What does it mean to take up our cross? It means that we are willing to accept the medicine dispensed by God to heal our infirmities, our spiritual illnesses, regardless of that medicine’s bitterness. Abraham accepted God’s command to sacrifice his only son Isaac. Noah accepted God’s command to build a ship in the middle of nowhere near an ocean and to stock it with animals. Job accepted the loss of his children, his wealth, his health, and even his friends.
In short, God will not ask of any of us anything that He has not asked others to endure before us. When the Lord instructs us to take up our cross, He is asking us to crucify “the old man” within us, the one who holds onto evil habits, or to cleave to the ‘things’ of this world. He asks us as a disciple to put that old person to death, so that He, God, can recreate us in a new image.

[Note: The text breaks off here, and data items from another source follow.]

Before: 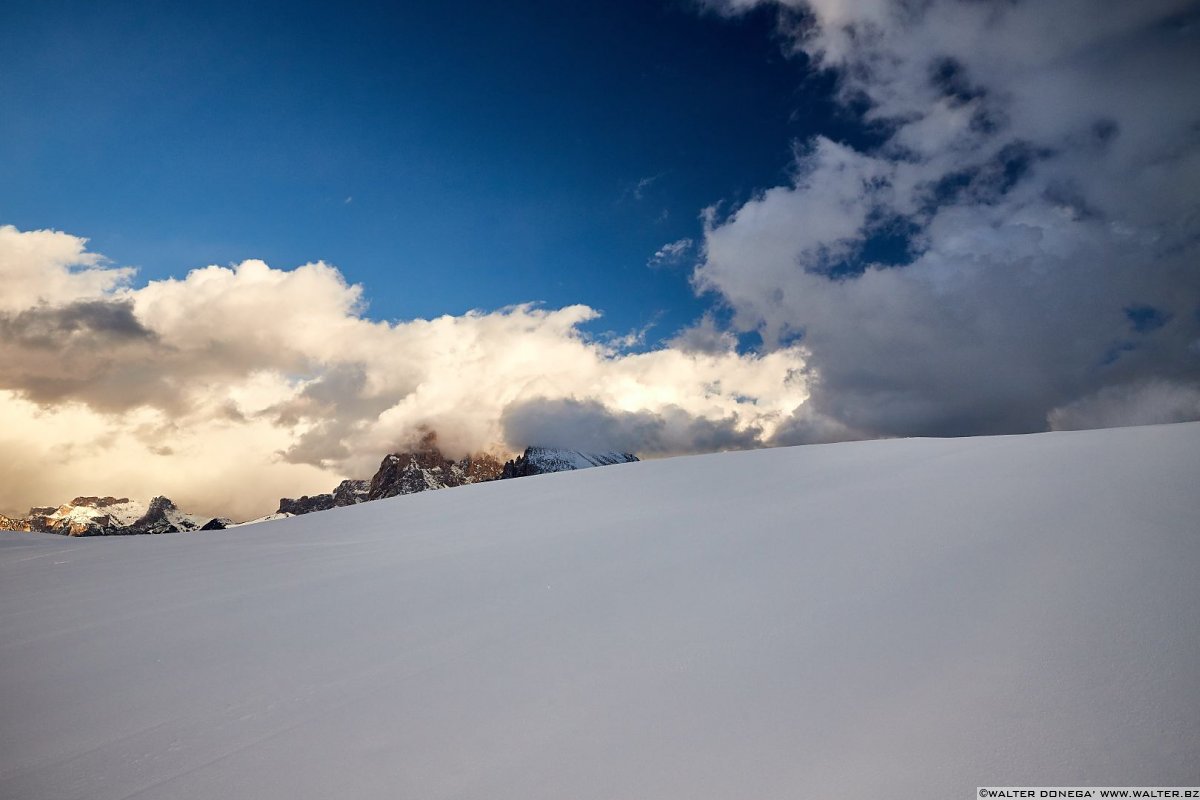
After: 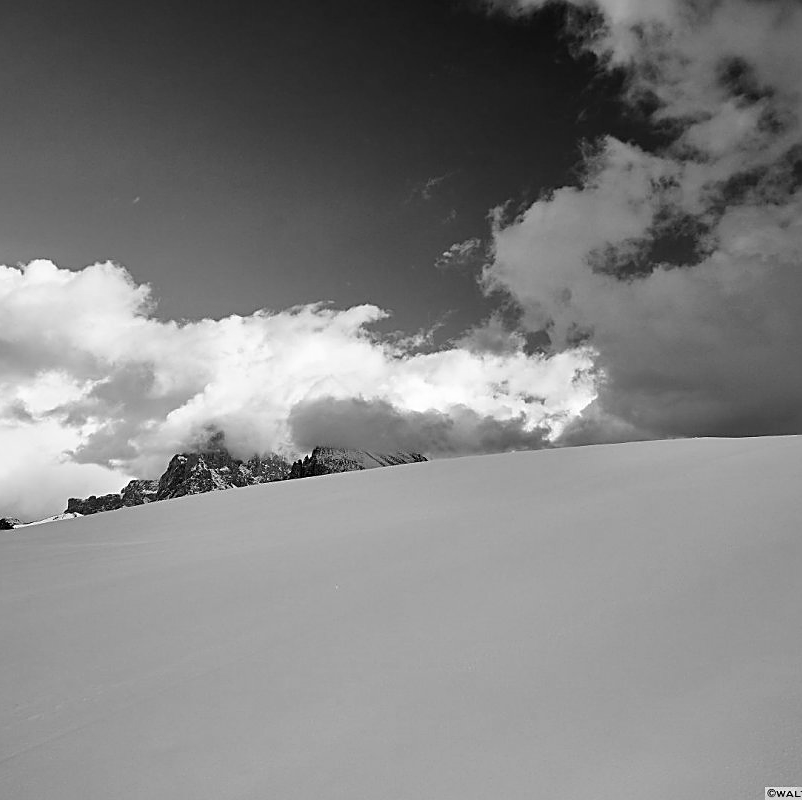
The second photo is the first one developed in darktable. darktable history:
sharpen: on, module defaults
monochrome: on, module defaults
crop and rotate: left 17.732%, right 15.423%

St. Nikolai Velimirovich teaches it this way. “The Lord did not come to reform the world, but to re-make it, to bring it to newness of life. He is not a reformer. He is the Creator. He is not a ‘patcher’ but a weaver. Anyone wanting to preserve an old, worm-riddled tree will lose it. He can do all he can in an external way for the tree – water it, fence it around and nurture it – but the worm will eat it away within and it will rot away and fall….. He who tries to preserve his old Adam-like soul, eaten away and rotted by sin, will lose it… Whoever loses his old soul will save his new soul.”
Through the power of the Life-giving Cross or our Lord, may we be moved to lose the old so that the new may find salvation!